Para o público das classes mais pobres, o acesso ao livro já é bem reduzido e os títulos paradidáticos que lhes é acessível, na maioria das vezes é de qualidade duvidosa. Os pais mal conseguem comprar o material didático básico, então os livros de literatura infantil acabam sendo um artigo de luxo. O acesso da maioria das nossas crianças aos meios digitais é bem reduzido de modo que a alternativa de livros interativos, que poderiam ser mais acessíveis, para esse público é inviável. Em contato com crianças da rede pública constatei uma carência enorme por literatura infantil e um interesse maior ainda, por parte delas, na leitura e no mundo literário.

5) Para você, qual é o papel do espaço escolar e das bibliotecas na formação de cidadãos, leitores e possíveis futuros escritores e escritoras?

A escola tem papel decisivo na formação de leitores e precisa adotar estratégias atraentes para proporcionar experiências prazerosas com a literatura. As bibliotecas precisam ser mais atuantes e exibidas. Por mais que muitas bibliotecas tenham projetos e ações extraordinários, isso ainda fica restrito a pequenos círculos fechados. A integração entre escolas e bibliotecas deveria ser exigida nos planos nacionais de educação.

Competir com as mídias digitais nas classes mais abonadas e dar acesso básico à literatura nas classes mais humildes é uma faca de dois gumes. A educação precisa enfrentar uma revolução que tenha como objetivo diminuir as diferenças de acesso à cultura. O mundo não comporta mais a ideologia da classe dominante. É insustentável.

Precisamos de um mundo onde todas as famílias criem suas crianças com a leitura fazendo parte de sua cesta básica. Quando tivermos bons leitores, os escritores se auto-revelarão.

6) Qual é o recado que você daria para jovens que se interessam pela escrita literária e tem vontade de entrar nesse ramo?

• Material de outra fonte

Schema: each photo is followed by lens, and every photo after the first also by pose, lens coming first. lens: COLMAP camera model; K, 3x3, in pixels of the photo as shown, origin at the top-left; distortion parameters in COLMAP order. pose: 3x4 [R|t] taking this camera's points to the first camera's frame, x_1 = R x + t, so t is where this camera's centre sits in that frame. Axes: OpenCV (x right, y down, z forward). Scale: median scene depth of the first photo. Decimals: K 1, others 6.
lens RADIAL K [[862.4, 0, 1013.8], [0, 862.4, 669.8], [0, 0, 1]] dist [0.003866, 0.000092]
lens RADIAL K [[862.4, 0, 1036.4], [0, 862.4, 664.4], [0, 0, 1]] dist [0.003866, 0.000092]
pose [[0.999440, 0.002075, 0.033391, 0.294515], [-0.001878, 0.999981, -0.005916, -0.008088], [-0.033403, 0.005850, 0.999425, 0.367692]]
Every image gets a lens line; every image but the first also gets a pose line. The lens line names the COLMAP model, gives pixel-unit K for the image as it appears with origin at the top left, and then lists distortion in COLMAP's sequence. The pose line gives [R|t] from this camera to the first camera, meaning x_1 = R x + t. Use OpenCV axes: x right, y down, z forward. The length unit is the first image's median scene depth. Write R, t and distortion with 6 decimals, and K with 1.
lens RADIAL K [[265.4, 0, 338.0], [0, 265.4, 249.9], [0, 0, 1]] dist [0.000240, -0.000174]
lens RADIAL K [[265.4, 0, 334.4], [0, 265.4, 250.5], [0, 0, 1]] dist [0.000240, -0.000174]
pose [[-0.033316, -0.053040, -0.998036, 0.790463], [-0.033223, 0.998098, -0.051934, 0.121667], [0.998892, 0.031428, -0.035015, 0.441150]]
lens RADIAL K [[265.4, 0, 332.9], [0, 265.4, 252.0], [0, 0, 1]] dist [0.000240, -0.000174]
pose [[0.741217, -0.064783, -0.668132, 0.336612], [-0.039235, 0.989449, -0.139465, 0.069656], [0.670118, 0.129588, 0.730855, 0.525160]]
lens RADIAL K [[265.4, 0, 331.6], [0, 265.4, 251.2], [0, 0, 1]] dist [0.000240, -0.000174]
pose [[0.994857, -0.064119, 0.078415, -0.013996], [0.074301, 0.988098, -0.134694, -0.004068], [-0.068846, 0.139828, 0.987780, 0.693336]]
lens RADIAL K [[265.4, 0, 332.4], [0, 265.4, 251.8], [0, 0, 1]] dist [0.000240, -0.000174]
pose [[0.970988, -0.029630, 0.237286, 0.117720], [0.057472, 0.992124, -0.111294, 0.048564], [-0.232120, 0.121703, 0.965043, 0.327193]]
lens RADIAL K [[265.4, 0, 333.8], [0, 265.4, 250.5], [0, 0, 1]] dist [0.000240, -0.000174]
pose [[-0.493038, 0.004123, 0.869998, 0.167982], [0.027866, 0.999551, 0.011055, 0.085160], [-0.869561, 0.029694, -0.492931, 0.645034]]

Ler muito é o primeiro requisito para se desenvolver a escrita. Isso nos dá bagagem cultural e visão da variedade de estilos possíveis. Ler amplia a visão de mundo. Escrever e criar histórias é um exercício de paciência e deve-se persistir em busca da evolução dos textos e das ideias. Criar, recriar, trocar ideias com outros escritores, professores, amigos. Hoje em dia, bem ou mal, já há uma revolução em curso no mundo editorial. Antes de nos sujeitarmos aos inúmeros nãos que as editoras têm a nos oferecer, podemos fazer experiências e submeter nossos textos à opinião pública, através das diversas plataformas de auto-publicação disponíveis no mercado. Se você é apaixonado pela escrita ou outra arte, mantenha-se em produção e envolva-se com os profissionais do meio e grupos afins. Procure todos que estiverem ao seu alcance e seja persistente.